Professor John Skillen directs the Studio for Art, Faith & History while serving as senior advisor for classical learning initiatives at Gordon College.
Dr. Skillen's book, Putting Art (Back) in its Place (Hendrickson, 2016) gives an account of the community-and-site-specific places in which art functioned in medieval-Renaissance Italy, and suggests the value of putting the work of art back in the places where communities perform their work. As Nicholas Wolterstorff remarks,
For those whose acquaintance with Italian Renaissance painting comes from a college art appreciation course or from being a member of a group touring the sights in Italy, Skillen's Putting Art (Back) in Its Place will come as a stunning eye-opener. Renaissance paintings are typically abstracted from their contexts and treated as episodes in stylistic history. Skillen puts them back in their architectural, liturgical, and narrative contexts, and illuminates the social practices whereby the public at the time would have engaged them and whereby the public would, in turn, have been formed by them. The discussion is wide-ranging, deeply informed and insightful. Many times over I had the sense of scales falling from my eyes: "So that's what's going on in that chapel!" "So that's what's going on in that painting."
Dr. Skillen’s essays on the arts and tradition have appeared in IMAGE journal, the journal of Christians in the Visual Arts (CIVA), the FORMA journal of the CiRCE Institute; in a book on painter Bruce Herman’s Magnificat triptychs; in Transformations at the Edge of the World; and on
the Studio’s website. Essays published on-line include an account of educating “in situ” in Orvieto in Cardus’s Commentary e-journal, and essays for the European ArtWay on the contemporary architect Richard Meier’s Jubilee Church near Rome and on the new interest in the tradition of ekphrasis, or writing poetry about artworks.
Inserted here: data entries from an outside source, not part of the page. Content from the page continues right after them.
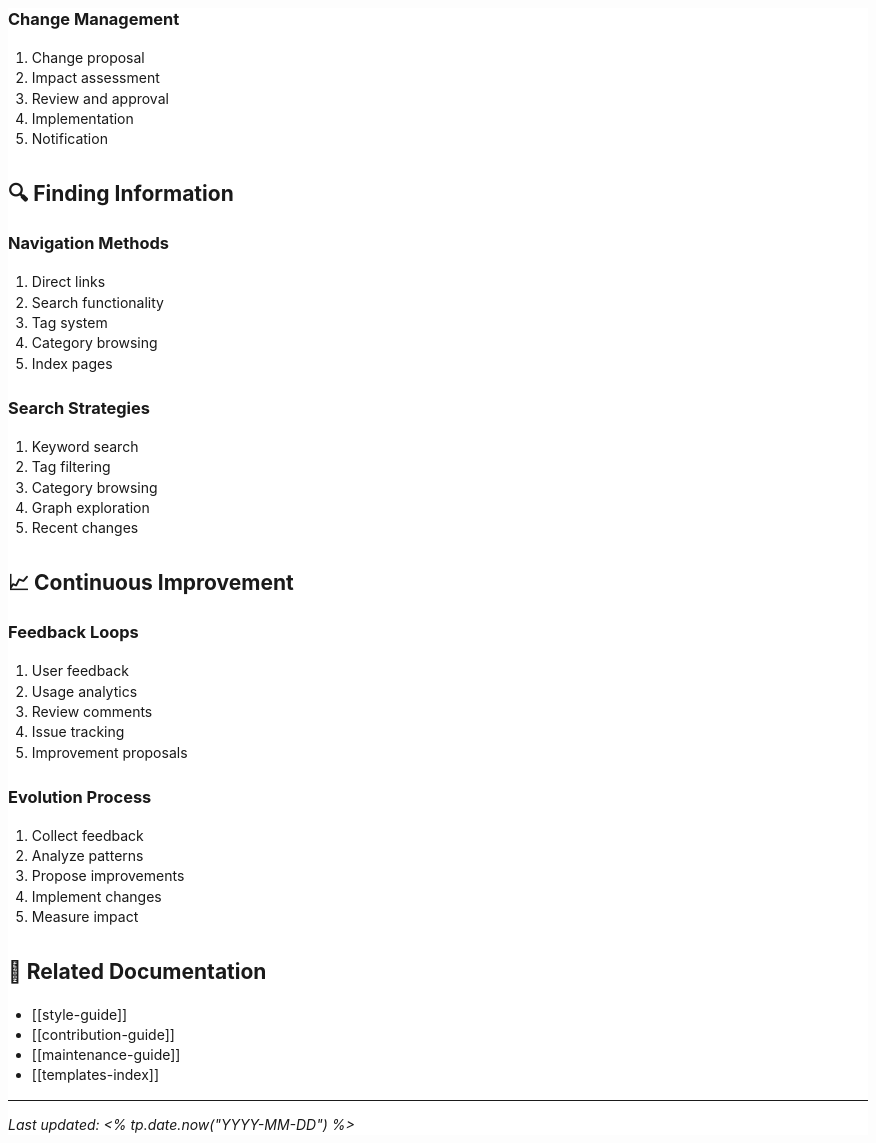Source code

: ### Change Management
1. Change proposal
2. Impact assessment
3. Review and approval
4. Implementation
5. Notification

## 🔍 Finding Information

### Navigation Methods
1. Direct links
2. Search functionality
3. Tag system
4. Category browsing
5. Index pages

### Search Strategies
1. Keyword search
2. Tag filtering
3. Category browsing
4. Graph exploration
5. Recent changes

## 📈 Continuous Improvement

### Feedback Loops
1. User feedback
2. Usage analytics
3. Review comments
4. Issue tracking
5. Improvement proposals

### Evolution Process
1. Collect feedback
2. Analyze patterns
3. Propose improvements
4. Implement changes
5. Measure impact

## 🔗 Related Documentation
- [[style-guide]]
- [[contribution-guide]]
- [[maintenance-guide]]
- [[templates-index]]

---

*Last updated: <% tp.date.now("YYYY-MM-DD") %>*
Several of the papers presented at the conference entitled Eucharist and Eschatology: Art and Theology in the Orvieto Duomo were published with Dr. Skillen’s assistance by the Seminary of Central Italy in the volume Spazi e Immagini dell'Eucaristia: Il Caso di Orvieto (2007). A new book for the classical-Christian academy movement on the relation of Rhetoric and Architecture in classical tradition is in the editing process for publication with the Classical Academic Press.
Dr. Skillen received his Ph.D. (1982) from Duke University, concentrating in medieval and Renaissance literature. Skillen joined the English department of Gordon College in 1983 as the specialist in medieval, Renaissance and 17th Century literature. After leading a number of Summer Seminars in Italy, Dr. Skillen collaborated with his colleagues in the Art department to create the arts-oriented program in Orvieto, Italy, now in its 21st year. Dr. Skillen directed the Gordon IN Orvieto program from 1998 to 2008. The program has hosted over 700 students from twenty Christian liberal arts colleges and universities, and was featured in a volume of Best Practices in Christian study abroad programs entitled Transformations on the Edge of the World (Abilene Christian University Press, 2010).
The Studio for Art, Faith & History was established in 2005 to develop special projects in the visual and performing arts that offered creative contemporary responses to premodern traditions, and to offer a program of seminars and retreats that combine vaiously the three terms of the Studio’s name.